**** Raw data
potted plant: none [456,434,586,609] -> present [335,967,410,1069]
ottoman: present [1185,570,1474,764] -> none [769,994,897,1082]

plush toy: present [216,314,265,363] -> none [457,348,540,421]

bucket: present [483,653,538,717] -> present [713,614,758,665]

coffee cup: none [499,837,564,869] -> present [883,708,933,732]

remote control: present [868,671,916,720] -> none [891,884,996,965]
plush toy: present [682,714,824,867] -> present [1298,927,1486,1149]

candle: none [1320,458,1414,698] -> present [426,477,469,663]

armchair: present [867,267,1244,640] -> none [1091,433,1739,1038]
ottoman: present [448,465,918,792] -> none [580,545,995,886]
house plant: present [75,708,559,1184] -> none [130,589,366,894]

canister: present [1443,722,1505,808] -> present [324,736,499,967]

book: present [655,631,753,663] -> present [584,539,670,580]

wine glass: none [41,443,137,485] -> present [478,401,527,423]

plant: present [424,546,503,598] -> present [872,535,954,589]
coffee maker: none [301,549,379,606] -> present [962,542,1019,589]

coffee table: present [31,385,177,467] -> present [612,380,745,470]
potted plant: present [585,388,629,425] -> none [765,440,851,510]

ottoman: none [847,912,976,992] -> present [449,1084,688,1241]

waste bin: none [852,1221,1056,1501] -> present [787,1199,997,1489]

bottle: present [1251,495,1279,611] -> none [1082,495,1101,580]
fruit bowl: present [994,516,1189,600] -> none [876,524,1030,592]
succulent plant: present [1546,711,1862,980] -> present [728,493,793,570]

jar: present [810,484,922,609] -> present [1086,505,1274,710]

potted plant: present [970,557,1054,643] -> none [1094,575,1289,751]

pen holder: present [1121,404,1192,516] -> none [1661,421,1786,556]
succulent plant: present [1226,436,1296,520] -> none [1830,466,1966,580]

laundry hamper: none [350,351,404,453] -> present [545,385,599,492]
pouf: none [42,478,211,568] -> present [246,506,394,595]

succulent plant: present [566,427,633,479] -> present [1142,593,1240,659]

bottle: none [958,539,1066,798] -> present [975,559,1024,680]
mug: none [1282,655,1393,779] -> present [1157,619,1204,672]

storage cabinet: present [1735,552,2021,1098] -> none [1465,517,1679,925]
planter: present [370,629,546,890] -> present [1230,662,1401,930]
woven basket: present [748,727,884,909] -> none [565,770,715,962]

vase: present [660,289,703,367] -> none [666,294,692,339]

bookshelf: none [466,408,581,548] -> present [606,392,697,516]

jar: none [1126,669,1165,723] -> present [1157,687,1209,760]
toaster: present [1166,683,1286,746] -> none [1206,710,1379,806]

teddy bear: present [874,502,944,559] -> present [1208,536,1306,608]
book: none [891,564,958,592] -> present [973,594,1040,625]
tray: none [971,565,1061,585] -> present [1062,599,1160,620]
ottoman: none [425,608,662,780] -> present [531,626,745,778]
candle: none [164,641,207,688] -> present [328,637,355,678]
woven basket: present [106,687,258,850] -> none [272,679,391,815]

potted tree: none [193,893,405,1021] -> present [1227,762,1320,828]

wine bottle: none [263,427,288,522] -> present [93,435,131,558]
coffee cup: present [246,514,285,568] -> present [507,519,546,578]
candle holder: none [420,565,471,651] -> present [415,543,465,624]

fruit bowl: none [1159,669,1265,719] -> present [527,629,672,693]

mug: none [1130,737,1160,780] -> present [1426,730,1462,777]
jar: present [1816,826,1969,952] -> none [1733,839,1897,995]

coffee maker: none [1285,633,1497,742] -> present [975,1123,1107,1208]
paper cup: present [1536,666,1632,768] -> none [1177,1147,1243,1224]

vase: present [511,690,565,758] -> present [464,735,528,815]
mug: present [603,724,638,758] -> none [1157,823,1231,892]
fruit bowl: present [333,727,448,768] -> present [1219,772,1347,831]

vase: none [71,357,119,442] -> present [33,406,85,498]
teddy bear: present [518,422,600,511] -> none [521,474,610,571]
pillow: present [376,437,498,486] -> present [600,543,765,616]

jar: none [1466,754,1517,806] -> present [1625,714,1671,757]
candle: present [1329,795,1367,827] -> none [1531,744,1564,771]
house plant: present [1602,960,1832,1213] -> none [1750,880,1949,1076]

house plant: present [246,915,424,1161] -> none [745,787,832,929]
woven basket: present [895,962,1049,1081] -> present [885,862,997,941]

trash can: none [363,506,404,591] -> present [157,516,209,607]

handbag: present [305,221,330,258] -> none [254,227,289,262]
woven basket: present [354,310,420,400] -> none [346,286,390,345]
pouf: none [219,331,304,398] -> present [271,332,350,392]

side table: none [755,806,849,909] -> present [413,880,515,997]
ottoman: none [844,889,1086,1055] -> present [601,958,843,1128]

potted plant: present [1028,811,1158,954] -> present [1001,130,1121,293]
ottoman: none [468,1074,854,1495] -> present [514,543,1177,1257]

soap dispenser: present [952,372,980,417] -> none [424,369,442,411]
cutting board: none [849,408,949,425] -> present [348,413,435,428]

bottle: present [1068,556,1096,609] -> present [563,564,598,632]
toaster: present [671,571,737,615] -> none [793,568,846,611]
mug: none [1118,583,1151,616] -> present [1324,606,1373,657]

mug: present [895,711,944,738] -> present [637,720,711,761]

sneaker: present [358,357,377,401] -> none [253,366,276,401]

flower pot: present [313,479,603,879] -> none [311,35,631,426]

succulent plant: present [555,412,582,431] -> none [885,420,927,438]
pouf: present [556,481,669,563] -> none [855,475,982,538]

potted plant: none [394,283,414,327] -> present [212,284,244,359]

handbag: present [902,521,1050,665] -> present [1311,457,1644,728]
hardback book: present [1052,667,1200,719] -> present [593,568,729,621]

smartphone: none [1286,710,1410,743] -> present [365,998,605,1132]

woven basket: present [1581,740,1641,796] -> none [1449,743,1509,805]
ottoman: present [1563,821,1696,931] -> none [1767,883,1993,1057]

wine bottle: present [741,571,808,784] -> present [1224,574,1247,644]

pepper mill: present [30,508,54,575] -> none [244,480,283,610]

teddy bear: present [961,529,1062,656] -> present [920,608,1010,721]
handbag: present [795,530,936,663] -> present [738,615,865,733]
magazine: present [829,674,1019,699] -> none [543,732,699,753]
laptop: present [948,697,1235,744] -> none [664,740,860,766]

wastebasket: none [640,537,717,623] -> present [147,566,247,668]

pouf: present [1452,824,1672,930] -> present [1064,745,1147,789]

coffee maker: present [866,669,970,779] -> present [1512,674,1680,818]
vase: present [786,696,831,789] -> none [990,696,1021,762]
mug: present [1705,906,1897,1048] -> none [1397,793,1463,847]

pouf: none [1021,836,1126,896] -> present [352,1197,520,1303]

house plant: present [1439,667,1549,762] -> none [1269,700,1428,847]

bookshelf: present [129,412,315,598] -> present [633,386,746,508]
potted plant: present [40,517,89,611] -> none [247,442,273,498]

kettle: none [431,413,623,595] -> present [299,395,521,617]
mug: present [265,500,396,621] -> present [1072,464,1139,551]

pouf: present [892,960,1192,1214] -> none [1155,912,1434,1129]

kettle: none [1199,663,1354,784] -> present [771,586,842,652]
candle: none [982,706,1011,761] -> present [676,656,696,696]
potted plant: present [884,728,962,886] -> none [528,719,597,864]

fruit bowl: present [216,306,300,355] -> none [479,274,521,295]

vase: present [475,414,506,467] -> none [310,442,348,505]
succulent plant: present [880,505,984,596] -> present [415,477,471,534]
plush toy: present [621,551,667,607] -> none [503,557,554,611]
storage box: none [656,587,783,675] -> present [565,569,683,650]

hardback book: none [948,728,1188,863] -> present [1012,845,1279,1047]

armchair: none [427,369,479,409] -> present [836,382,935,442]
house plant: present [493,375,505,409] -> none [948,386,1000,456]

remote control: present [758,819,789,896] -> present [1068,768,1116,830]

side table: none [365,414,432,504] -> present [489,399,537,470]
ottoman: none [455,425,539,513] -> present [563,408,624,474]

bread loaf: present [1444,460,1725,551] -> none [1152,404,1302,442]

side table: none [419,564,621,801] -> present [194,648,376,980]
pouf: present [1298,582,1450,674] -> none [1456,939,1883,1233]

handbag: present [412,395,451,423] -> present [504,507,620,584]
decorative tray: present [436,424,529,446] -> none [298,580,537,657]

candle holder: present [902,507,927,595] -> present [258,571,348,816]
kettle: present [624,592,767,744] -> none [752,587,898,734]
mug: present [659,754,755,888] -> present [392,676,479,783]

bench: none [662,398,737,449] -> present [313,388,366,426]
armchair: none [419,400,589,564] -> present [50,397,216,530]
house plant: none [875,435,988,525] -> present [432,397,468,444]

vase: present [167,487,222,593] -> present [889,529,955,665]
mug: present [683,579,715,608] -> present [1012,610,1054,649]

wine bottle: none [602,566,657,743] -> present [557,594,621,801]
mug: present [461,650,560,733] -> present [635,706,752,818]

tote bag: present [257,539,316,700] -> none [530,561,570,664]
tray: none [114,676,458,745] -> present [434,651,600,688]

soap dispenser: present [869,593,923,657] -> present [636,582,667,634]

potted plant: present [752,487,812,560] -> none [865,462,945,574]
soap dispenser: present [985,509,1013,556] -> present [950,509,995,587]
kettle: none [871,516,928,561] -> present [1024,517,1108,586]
********
Work task:
State the number of lines in this listing that contain the string "plush", and add nothing else.

Result for this task:
3